December 12, 2007

Law needs revision before COLAs can be OK'd

The 393 city retirees who hoped to secure cost-of-living hikes in their monthly pension checks are going to have to wait awhile.
Edward Krawiecki, Jr, the city attorney, hit the brakes on the plan this week after outside counsel determined that handing out the hikes would violate existing city law.
So instead of giving a green light to the planned increases, which would provide some retired workers as much as $4,200 extra each year, city councilors agreed to ask the Ordinance Committee to revise the statute.
At least 25 retirees showed up at Tuesday’s City Council to lend their support to the proposed increase, which has the backing of the Retirement Board, Salary Committee and others.
Mayor Art Ward apologized to them for the delay. He said the legal opinion calling for an ordinance change didn’t come in until late in the day, leaving no time to let people know the plan wouldn’t be approved this week.
Ward said that he would make sure the public knows when the matter comes before the Ordinance Committee.
There doesn’t appear to be much opposition to tapping the $565 million pension funds to provide the cost-of-living increases, which will cost about $5 million total.
If anything were to derail the proposal as it exists now, it would likely be to lower the maximum hikes or raise the minimum increase, ideas that some officials and residents have expressed.
Resident Al Cianchetti said that he favors granting cost-of-living hikes to city retirees, but not those whose pension checks total more than $40,000-a-year already.
He said there are 30 city retirees eligible for a cost-of-living increase who are raking in more than $50,000 annually, but many other pensioners whose earnings are far lower.
The proposed hikes would add 75 percent of the annual cost-of-living increase to pension funds for each year back to 2002, the first time any pension hikes were given, apparently in violation of city law.
What the change means is that workers who were retired before 2002 could get up to 16 percent more money each month if the council endorses the idea. More recent retirees would get less.
Twenty two of the 393 retirees affected by the proposed change would receive the $350 maximum monthly increase while five will get $10 a month more, the minimum level set by officials.
The city has no obligation to give cost-of-living hikes to city retirees. But its pension funds are so flush that it can do it without much risk of running out of money for future payments.

*******
Copyright 2007. All rights reserved.
Contact Steve Collins at scollins@bristolpress.com

11 comments:

Anonymous said...

leave the law as is!!!!

Anonymous said...

Most COLA's are associated with public employees, large unions and Social Security recipients.
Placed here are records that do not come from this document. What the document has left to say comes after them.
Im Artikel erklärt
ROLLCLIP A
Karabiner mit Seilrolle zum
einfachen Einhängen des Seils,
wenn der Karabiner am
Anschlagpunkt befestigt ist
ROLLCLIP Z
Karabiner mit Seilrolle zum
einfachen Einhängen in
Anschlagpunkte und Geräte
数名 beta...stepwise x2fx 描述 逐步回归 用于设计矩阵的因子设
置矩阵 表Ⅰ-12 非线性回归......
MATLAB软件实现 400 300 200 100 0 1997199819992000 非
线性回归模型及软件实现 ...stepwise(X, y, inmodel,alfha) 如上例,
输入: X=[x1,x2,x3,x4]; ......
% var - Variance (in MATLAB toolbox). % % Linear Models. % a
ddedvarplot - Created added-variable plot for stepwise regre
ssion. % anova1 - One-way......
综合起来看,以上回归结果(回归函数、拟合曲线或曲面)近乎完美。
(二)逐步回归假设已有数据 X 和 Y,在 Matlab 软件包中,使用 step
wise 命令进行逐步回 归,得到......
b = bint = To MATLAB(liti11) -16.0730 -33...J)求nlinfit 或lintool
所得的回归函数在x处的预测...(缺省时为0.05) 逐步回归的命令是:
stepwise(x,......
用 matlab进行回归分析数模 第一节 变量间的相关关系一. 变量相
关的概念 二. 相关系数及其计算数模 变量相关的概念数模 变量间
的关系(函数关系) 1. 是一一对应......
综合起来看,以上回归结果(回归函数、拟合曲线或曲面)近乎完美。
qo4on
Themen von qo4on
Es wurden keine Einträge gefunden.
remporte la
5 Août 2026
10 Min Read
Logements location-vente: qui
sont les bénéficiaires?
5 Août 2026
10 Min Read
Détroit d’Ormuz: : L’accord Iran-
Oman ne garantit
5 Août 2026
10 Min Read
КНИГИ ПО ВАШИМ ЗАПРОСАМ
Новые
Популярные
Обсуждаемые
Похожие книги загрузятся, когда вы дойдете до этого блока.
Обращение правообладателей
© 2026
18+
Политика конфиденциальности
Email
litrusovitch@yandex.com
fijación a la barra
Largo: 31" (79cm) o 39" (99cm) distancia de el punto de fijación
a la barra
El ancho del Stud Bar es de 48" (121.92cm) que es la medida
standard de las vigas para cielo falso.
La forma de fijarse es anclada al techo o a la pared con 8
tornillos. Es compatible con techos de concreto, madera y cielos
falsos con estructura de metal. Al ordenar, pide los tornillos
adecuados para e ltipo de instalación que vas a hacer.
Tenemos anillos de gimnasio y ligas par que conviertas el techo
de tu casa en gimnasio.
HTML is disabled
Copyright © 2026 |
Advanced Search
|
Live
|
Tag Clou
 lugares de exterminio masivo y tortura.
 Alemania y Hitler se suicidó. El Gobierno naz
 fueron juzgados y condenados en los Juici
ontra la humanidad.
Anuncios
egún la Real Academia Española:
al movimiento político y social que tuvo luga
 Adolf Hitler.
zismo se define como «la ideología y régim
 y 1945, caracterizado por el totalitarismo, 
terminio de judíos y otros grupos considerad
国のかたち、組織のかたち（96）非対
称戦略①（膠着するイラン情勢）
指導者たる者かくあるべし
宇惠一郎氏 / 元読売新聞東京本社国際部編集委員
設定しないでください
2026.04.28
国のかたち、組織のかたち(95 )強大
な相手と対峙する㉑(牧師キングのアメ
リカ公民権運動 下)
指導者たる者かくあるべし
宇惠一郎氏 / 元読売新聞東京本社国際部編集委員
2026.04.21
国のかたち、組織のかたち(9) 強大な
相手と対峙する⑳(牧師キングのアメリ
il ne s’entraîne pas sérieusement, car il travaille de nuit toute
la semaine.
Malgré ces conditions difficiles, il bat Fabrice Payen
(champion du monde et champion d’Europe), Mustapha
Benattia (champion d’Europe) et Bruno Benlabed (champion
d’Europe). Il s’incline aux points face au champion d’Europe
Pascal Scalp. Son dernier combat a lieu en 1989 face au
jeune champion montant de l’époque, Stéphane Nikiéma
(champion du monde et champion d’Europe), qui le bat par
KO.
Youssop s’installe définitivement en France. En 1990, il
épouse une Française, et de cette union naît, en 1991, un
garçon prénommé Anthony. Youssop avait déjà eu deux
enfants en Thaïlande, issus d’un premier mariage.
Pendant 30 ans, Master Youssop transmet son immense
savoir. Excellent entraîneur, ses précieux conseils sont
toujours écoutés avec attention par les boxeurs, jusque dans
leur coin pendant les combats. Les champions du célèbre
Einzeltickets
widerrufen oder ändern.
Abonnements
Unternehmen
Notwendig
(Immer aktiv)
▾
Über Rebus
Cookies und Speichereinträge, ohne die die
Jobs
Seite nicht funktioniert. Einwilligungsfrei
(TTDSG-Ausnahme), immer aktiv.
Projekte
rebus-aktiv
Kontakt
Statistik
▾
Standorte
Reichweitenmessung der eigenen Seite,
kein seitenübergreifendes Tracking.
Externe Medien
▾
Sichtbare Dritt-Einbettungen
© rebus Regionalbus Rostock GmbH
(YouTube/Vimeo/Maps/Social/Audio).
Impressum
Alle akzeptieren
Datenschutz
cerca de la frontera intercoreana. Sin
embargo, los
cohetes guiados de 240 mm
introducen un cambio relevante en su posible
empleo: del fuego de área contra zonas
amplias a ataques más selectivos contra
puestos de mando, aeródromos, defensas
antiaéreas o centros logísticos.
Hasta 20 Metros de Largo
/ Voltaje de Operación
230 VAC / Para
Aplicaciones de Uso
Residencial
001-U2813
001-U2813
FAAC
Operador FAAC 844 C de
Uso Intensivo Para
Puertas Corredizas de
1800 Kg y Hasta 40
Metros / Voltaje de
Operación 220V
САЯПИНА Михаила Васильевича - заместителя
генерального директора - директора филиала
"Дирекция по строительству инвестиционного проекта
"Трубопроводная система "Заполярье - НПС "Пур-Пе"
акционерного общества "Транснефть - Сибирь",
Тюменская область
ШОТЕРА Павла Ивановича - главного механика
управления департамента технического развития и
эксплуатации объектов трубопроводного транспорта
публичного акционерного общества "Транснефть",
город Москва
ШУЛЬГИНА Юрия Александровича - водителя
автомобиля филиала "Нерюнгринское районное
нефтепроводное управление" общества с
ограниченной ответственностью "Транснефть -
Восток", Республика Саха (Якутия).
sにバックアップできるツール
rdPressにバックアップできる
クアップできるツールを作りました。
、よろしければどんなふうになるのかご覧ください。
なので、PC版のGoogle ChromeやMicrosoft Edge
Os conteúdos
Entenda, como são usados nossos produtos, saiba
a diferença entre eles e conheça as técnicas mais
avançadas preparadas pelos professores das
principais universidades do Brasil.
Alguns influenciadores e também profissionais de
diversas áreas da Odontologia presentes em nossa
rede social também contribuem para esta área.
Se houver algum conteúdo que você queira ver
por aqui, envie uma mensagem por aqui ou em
On the surface, COLA's are great; however, they are usually negotiated into various contracts. In Bristol, the Police and Fire Departments already have COLA's built into their contracts. At the time of the negotiations, Police and Fire gave something back to the city as part of the negotiating process.

The same should be true with COLA's for former city workers. Simply giving money out because it's there is poor judgment. In addition, the city will be liable for full funding of health costs in the near future, just as the city was required to fully fund the retirement fund.

Before any COLA's are given out, the health benefit fund should be funded first and then dish out the spoils of political victory.

Anonymous said...

Krawiecki/Diamantis:
Any difference?

Anonymous said...

Spoils of political victory? Sounds like a person who doesn't know what there talking about. The union employees are the ones who put the money into those pensions, there only getting a fraction of their money back. They are entitled to the money. This is not a political issue.

Anonymous said...

Re: Anonymous of 5:12 PM

You are misinformed. Back in 1978 the Chairman of the Board of Finance, Richard LaMothe believed it would be prudent to begin funding the Retirement Fund of city workers. To his credit and those who served on the BOF at the time, bit the bullet and for many years, placed taxpayer money into a Retirement Fund.

I believe the first contribution was approximately 5 million dollars. One could argue that the city budget in 1978 could have been reduced by a like amount. However, the BOF determined that the city would have an eventual liability and needed to begin now.

Over the years, the stock and bond markets have done very well and the Fund is now very flush with millions of dollars of excess cash. The same foresight needs to be directed towards the Health Retirement Fund which is under funded by 180 million dollars. Eventually, that bill will come due, possibly not for you and me, but for our children and grandchildren.

Once this fund is also fully funded from the excess of the Retirement Fund, then extend COLAs to those who need them.

Anonymous said...

To the person that says that large unions and their membership contribute to their own retirement fund is delusional.

If that were true, New Departure would still be on the hill and General Motors would not be surpassed by a foreign car maker.

Anonymous said...

Most employees will get far more back than they ever put in.
You figure out how much one would have to have put in to collect $50,000/yr for even 5 or 10 years.

Anonymous said...

What are the current employees willing to give up to have the change approved?

Or don't they care about their fellow retirees??

Anonymous said...

I wish I could have a City job with generous benefits and pensions like these people get, but I am over-qualified: I graduated from Tunxis.

Anonymous said...

Taxpayer take it in the end again .... :-(

Anonymous said...

To the person that graduated from Tunxis, you may have gotton the degree but you didn't learn a think. Your comment is not very intelligent.